### PROBLEM DETAILS
Leave the images aside and copy out the whole listing, exact to the word.

......

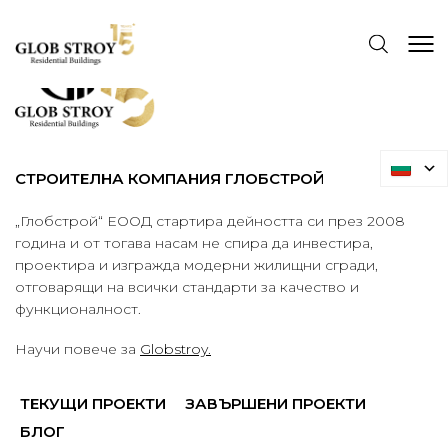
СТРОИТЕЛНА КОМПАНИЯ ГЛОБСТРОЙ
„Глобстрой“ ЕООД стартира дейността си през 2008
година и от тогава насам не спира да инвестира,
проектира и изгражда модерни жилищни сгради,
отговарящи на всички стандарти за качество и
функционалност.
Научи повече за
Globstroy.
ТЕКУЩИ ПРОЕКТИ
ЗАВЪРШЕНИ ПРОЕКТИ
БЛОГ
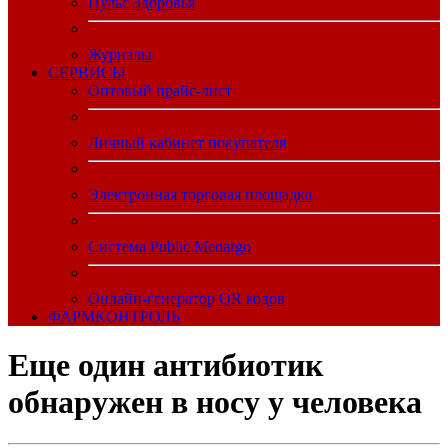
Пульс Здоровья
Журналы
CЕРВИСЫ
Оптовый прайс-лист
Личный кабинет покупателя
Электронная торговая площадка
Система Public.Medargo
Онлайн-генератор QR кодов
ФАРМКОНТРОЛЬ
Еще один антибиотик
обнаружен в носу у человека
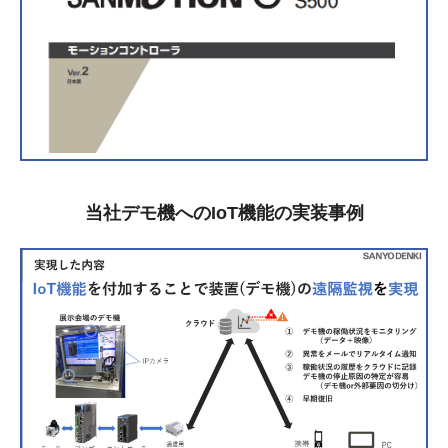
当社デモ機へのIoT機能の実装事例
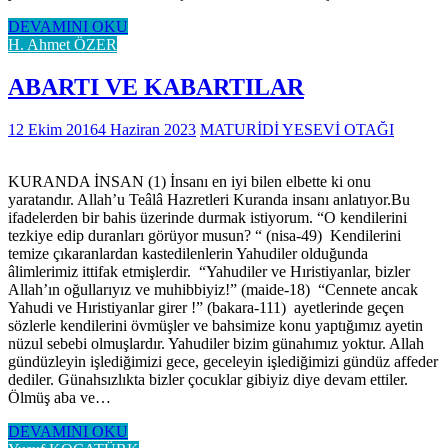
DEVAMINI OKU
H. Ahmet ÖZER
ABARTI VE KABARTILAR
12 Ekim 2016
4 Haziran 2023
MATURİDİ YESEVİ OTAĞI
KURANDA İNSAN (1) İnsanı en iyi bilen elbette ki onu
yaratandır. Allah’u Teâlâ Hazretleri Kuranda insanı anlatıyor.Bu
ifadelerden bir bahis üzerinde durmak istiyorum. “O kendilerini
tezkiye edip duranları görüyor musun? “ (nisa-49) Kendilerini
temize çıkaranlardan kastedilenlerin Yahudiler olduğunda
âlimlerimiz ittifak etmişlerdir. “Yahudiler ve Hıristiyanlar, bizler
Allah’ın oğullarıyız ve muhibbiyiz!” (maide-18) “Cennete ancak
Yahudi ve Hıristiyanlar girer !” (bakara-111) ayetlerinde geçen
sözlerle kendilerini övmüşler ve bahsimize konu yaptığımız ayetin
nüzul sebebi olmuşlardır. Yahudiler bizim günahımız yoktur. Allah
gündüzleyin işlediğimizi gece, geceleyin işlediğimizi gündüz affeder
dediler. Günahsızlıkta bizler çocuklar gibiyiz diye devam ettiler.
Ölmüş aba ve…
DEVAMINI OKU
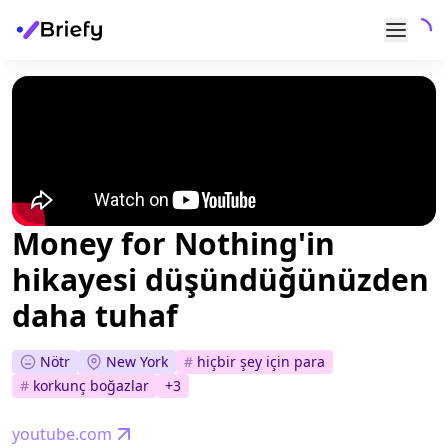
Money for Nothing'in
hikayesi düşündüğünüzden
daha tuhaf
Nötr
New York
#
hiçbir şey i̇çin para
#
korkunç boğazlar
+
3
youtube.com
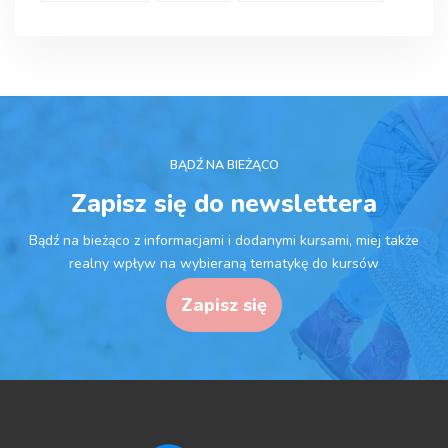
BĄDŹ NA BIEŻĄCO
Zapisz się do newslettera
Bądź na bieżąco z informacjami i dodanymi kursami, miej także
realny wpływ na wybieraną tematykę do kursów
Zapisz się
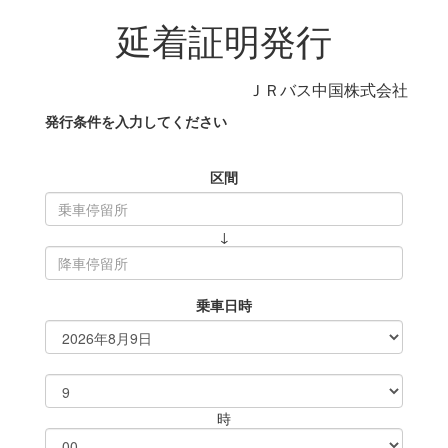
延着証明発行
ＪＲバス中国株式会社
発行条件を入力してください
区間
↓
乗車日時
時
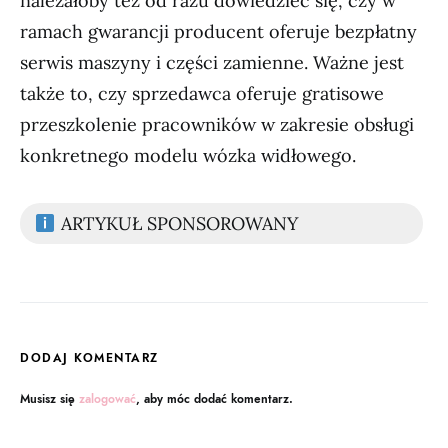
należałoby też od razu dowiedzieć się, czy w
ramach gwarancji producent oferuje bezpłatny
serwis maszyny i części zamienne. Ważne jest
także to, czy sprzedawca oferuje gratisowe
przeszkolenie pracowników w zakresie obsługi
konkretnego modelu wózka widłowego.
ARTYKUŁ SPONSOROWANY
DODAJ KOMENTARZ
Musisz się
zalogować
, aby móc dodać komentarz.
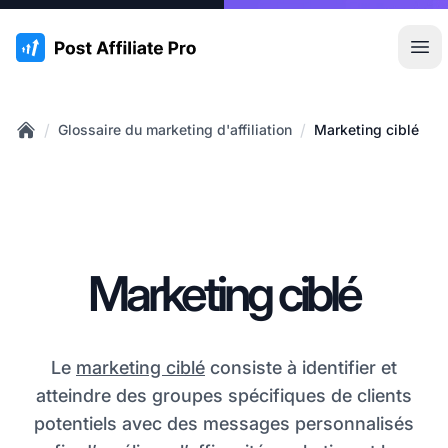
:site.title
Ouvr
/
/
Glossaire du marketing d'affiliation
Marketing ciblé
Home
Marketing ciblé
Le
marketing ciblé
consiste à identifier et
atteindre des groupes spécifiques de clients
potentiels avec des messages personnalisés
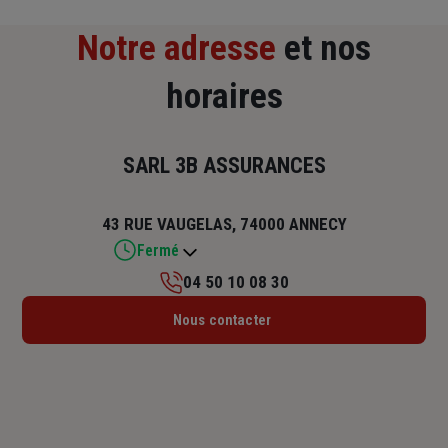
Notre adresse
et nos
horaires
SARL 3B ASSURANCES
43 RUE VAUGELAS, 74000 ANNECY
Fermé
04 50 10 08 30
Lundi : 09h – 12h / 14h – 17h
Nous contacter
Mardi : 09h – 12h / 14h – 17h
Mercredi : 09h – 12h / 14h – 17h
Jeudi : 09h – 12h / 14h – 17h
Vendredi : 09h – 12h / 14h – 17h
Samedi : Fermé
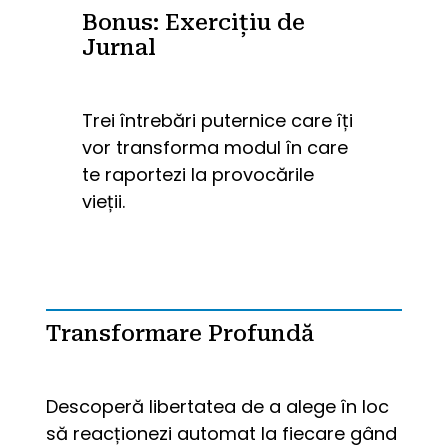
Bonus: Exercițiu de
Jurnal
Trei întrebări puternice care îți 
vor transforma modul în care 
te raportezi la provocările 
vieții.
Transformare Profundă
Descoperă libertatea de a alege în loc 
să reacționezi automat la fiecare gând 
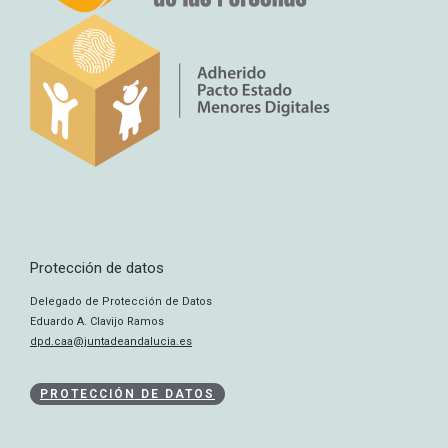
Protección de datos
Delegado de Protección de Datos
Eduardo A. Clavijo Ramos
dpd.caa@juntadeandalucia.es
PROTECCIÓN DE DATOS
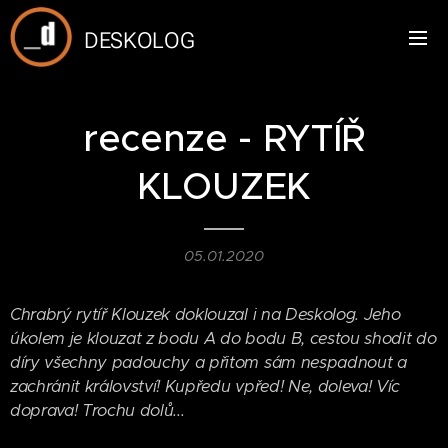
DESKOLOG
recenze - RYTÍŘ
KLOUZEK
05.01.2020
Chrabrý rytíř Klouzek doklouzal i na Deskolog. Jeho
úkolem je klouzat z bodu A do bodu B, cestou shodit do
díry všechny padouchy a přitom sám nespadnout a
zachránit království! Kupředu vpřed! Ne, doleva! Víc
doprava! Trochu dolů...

......

### ANSWER BOX
СТРОИТЕЛНА КОМПАНИЯ ГЛОБСТРОЙ
„Глобстрой“ ЕООД стартира дейността си през 2008
година и от тогава насам не спира да инвестира,
проектира и изгражда модерни жилищни сгради,
отговарящи на всички стандарти за качество и
функционалност.
Научи повече за
Globstroy.
ТЕКУЩИ ПРОЕКТИ
ЗАВЪРШЕНИ ПРОЕКТИ
БЛОГ
Пульс Здоровья
Журналы
CЕРВИСЫ
Оптовый прайс-лист
Личный кабинет покупателя
Электронная торговая площадка
Система Public.Medargo
Онлайн-генератор QR кодов
ФАРМКОНТРОЛЬ
Еще один антибиотик
обнаружен в носу у человека
当社デモ機へのIoT機能の実装事例
DEVAMINI OKU
H. Ahmet ÖZER
ABARTI VE KABARTILAR
12 Ekim 2016
4 Haziran 2023
MATURİDİ YESEVİ OTAĞI
KURANDA İNSAN (1) İnsanı en iyi bilen elbette ki onu
yaratandır. Allah’u Teâlâ Hazretleri Kuranda insanı anlatıyor.Bu
ifadelerden bir bahis üzerinde durmak istiyorum. “O kendilerini
tezkiye edip duranları görüyor musun? “ (nisa-49) Kendilerini
temize çıkaranlardan kastedilenlerin Yahudiler olduğunda
âlimlerimiz ittifak etmişlerdir. “Yahudiler ve Hıristiyanlar, bizler
Allah’ın oğullarıyız ve muhibbiyiz!” (maide-18) “Cennete ancak
Yahudi ve Hıristiyanlar girer !” (bakara-111) ayetlerinde geçen
sözlerle kendilerini övmüşler ve bahsimize konu yaptığımız ayetin
nüzul sebebi olmuşlardır. Yahudiler bizim günahımız yoktur. Allah
gündüzleyin işlediğimizi gece, geceleyin işlediğimizi gündüz affeder
dediler. Günahsızlıkta bizler çocuklar gibiyiz diye devam ettiler.
Ölmüş aba ve…
DEVAMINI OKU
Money for Nothing'in
hikayesi düşündüğünüzden
daha tuhaf
Nötr
New York
#
hiçbir şey i̇çin para
#
korkunç boğazlar
+
3
youtube.com
BĄDŹ NA BIEŻĄCO
Zapisz się do newslettera
Bądź na bieżąco z informacjami i dodanymi kursami, miej także
realny wpływ na wybieraną tematykę do kursów
Zapisz się
延着証明発行
ＪＲバス中国株式会社
発行条件を入力してください
区間
↓
乗車日時
時
należałoby też od razu dowiedzieć się, czy w
ramach gwarancji producent oferuje bezpłatny
serwis maszyny i części zamienne. Ważne jest
także to, czy sprzedawca oferuje gratisowe
przeszkolenie pracowników w zakresie obsługi
konkretnego modelu wózka widłowego.
ARTYKUŁ SPONSOROWANY
DODAJ KOMENTARZ
Musisz się
zalogować
, aby móc dodać komentarz.
:site.title
Ouvr
/
/
Glossaire du marketing d'affiliation
Marketing ciblé
Home
Marketing ciblé
Le
marketing ciblé
consiste à identifier et
atteindre des groupes spécifiques de clients
potentiels avec des messages personnalisés
Notre adresse
et nos
horaires
SARL 3B ASSURANCES
43 RUE VAUGELAS, 74000 ANNECY
Fermé
04 50 10 08 30
Lundi : 09h – 12h / 14h – 17h
Nous contacter
Mardi : 09h – 12h / 14h – 17h
Mercredi : 09h – 12h / 14h – 17h
Jeudi : 09h – 12h / 14h – 17h
Vendredi : 09h – 12h / 14h – 17h
Samedi : Fermé
Bonus: Exercițiu de
Jurnal
Trei întrebări puternice care îți 
vor transforma modul în care 
te raportezi la provocările 
vieții.
Transformare Profundă
Descoperă libertatea de a alege în loc 
să reacționezi automat la fiecare gând 
Protección de datos
Delegado de Protección de Datos
Eduardo A. Clavijo Ramos
dpd.caa@juntadeandalucia.es
PROTECCIÓN DE DATOS
DESKOLOG
recenze - RYTÍŘ
KLOUZEK
05.01.2020
Chrabrý rytíř Klouzek doklouzal i na Deskolog. Jeho
úkolem je klouzat z bodu A do bodu B, cestou shodit do
díry všechny padouchy a přitom sám nespadnout a
zachránit království! Kupředu vpřed! Ne, doleva! Víc
doprava! Trochu dolů...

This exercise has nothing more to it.